## Fragmento dado
········

El presidente asesinado era una figura en extremo polémica. Tildado como un dictador por la oposición, ya que no llevó adelante las elecciones legislativas de 2018, y hace más de un año gobernaba en base a decretos, tras disolver el Parlamento en enero de 2020. La oposición reclamaba el final de su mandato el 7 de febrero de 2021 (a los cinco años de terminado el mandato de su predecesor, Michel Martelly), pero Moïse insistía en que su mandato comenzó el 7 de febrero de 2017 (cuando asumió el poder) y cesaba el 7 de febrero de 2022 (el período presidencial es de cinco años). Se estimaba que la situación se “normalizaría” con las elecciones convocadas el 26 de setiembre de este año, cuando en simultáneo se sometía a referéndum el proyecto de una Nueva Constitución (resistida tanto por la oposición como por la Comunidad Internacional).

········

## Datos de entrada
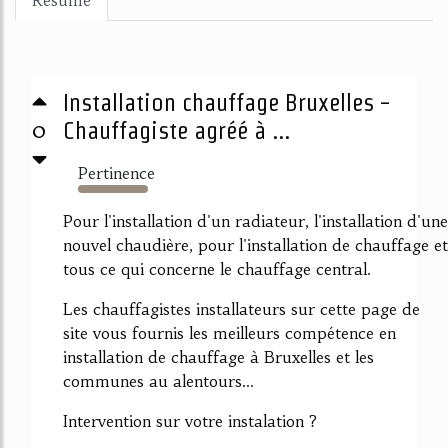
Résumé
Installation chauffage Bruxelles -
0
Chauffagiste agréé à ...
Pertinence
4478%
Pour l'installation d'un radiateur, l'installation d'une
nouvel chaudière, pour l'installation de chauffage et
tous ce qui concerne le chauffage central.
Les chauffagistes installateurs sur cette page de
site vous fournis les meilleurs compétence en
installation de chauffage à Bruxelles et les
communes au alentours...
Intervention sur votre instalation ?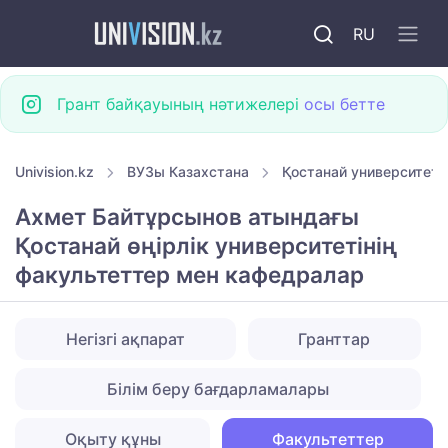
RU
Грант байқауының нәтижелері
осы бетте
Univision.kz
ВУЗы Казахстана
Қостанай университетт
Ахмет Байтұрсынов атындағы
Қостанай өңірлік университетінің
факультеттер мен кафедралар
Негізгі ақпарат
Гранттар
Білім беру бағдарламалары
Оқыту құны
Факультеттер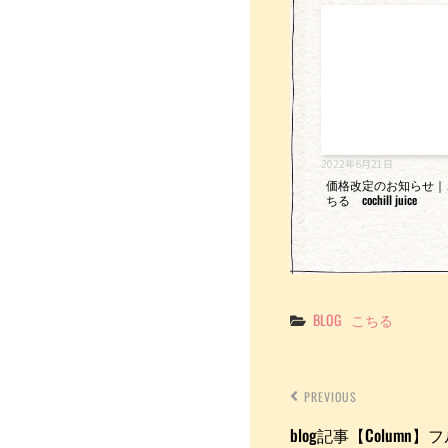
2022年6月21日
価格改定のお知らせ｜
ちる cochill juice
Categories
BLOG
こちる
PREVIOUS
blog記事【Colum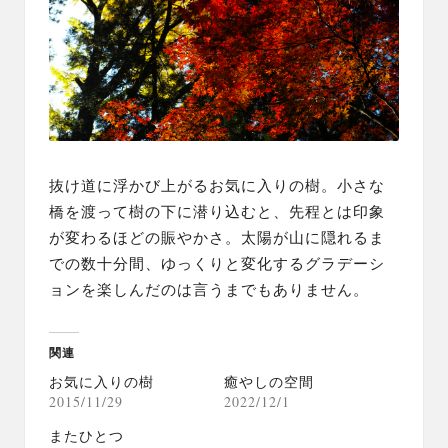
抜け道に浮かび上がるお気に入りの樹。小さな
橋を渡って樹の下に潜り込むと、先程とは印象
が変わるほどの賑やかさ。太陽が山に隠れるま
での数十分間、ゆっくりと変化するグラデーシ
ョンを楽しんだのは言うまでもありません。
関連
お気に入りの樹
癒やしの空間
2015/11/29
2022/12/1
またひとつ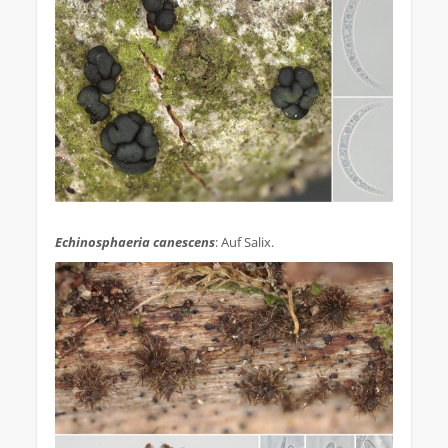
.
Echinosphaeria canescens
: Auf Salix.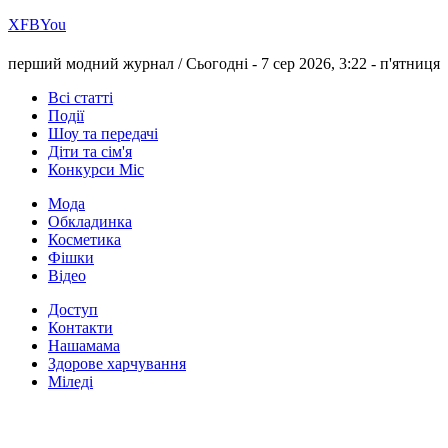
Х
FB
You
перший модний журнал /
Сьогодні - 7 сер 2026, 3:22 -
п'ятниця
Всі статті
Події
Шоу та передачі
Діти та сім'я
Конкурси Міс
Мода
Обкладинка
Косметика
Фішки
Відео
Доступ
Контакти
Нашамама
Здорове харчування
Міледі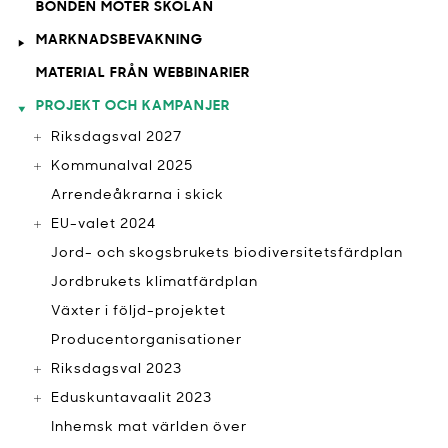
BONDEN MÖTER SKOLAN
MARKNADSBEVAKNING
MATERIAL FRÅN WEBBINARIER
PROJEKT OCH KAMPANJER
Riksdagsval 2027
Kommunalval 2025
Arrendeåkrarna i skick
EU-valet 2024
Jord- och skogsbrukets biodiversitetsfärdplan
Jordbrukets klimatfärdplan
Växter i följd-projektet
Producentorganisationer
Riksdagsval 2023
Eduskuntavaalit 2023
Inhemsk mat världen över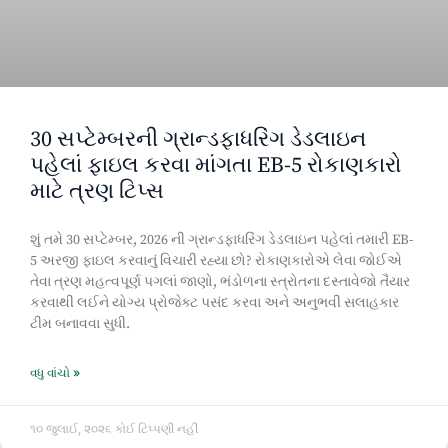
30 સપ્ટેમ્બરની ગ્રાન્ડફાધરિંગ ડેડલાઇન
પહેલાં ફાઇલ કરવા માંગતા EB-5 રોકાણકારો
માટે ત્રણ ટિપ્સ
શું તમે 30 સપ્ટેમ્બર, 2026 ની ગ્રાન્ડફાધરિંગ ડેડલાઇન પહેલાં તમારી EB-
5 અરજી ફાઇલ કરવાનું વિચારી રહ્યા છો? રોકાણકારોએ લેવા જોઈએ
તેવા ત્રણ મહત્વપૂર્ણ પગલાં જાણો, ભંડોળના સ્ત્રોતના દસ્તાવેજો તૈયાર
કરવાથી લઈને યોગ્ય પ્રોજેક્ટ પસંદ કરવા અને અનુભવી સલાહકાર
ટીમ બનાવવા સુધી.
વધુ વાંચો »
૧૦ જુલાઈ, ૨૦૨૬
કોઈ ટિપ્પણી નહીં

········

## Preguntas de estudio
a – Transcribe textualmente el fragmento sobre el presidente asesinado desde "El presidente asesinado" hasta "la Comunidad Internacional).", ambos incluidos.
b – Prolonga el fragmento sobre el presidente asesinado a partir de su última oración.

## Respuestas por tarea
a –
El presidente asesinado era una figura en extremo polémica. Tildado como un dictador por la oposición, ya que no llevó adelante las elecciones legislativas de 2018, y hace más de un año gobernaba en base a decretos, tras disolver el Parlamento en enero de 2020. La oposición reclamaba el final de su mandato el 7 de febrero de 2021 (a los cinco años de terminado el mandato de su predecesor, Michel Martelly), pero Moïse insistía en que su mandato comenzó el 7 de febrero de 2017 (cuando asumió el poder) y cesaba el 7 de febrero de 2022 (el período presidencial es de cinco años). Se estimaba que la situación se “normalizaría” con las elecciones convocadas el 26 de setiembre de este año, cuando en simultáneo se sometía a referéndum el proyecto de una Nueva Constitución (resistida tanto por la oposición como por la Comunidad Internacional).

b –
Por otra parte, más allá de la profunda incertidumbre política, el contexto del país caribeño es desolador: Haití es el país más pobre del Continente, con un 60% de sus poco más de 11 millones de habitantes viviendo bajo la línea de la pobreza, 4 millones de haitianos padeciendo inseguridad alimentaria, 2 millones de habitantes forzados a emigrar, y con infraestructura básica (desde servicios públicos hasta viviendas) nunca recuperadas tras el trágico terremoto sufrido en 2011 (más de 316.000 víctimas fatales, 350.000 heridos, un costo de US$7.900 millones, el 120% del PIB del Estado, y 1.5 millones de personas sin hogar) más los daños materiales fruto de los huracanes Mathew (2016) y Laura (2020); la epidemia de cólera (que se ha vuelto endémica) que en 2010 infectó a más de 520.000 personas y produjera cerca de 7.000 víctimas fatales, sin obviar la espada de Damocles que pende sobre la Humanidad desde 2020: la COVID. Al respecto, cabe señalar que Haití no ha vacunado a ninguno de sus habitantes.

Y en otro dramático apartado, como si no fuera suficiente, la inseguridad flagela a la atribulada población haitiana: “El país está asediado por bandas armadas que siembran el terror, asesinatos, secuestros, violaciones (…). Puerto Príncipe está sitiado en el sur, el norte y el este. Asistimos a una sociedad cada vez más pasiva mientras el país está asediado”, sostiene el informe que describe la situación como de “hegemonía del crimen en Haití”, según ha declarado en un informe el Centro de Análisis e Investigación en Derechos Humanos (CARDH), una ONG que se ocupa de este tópico.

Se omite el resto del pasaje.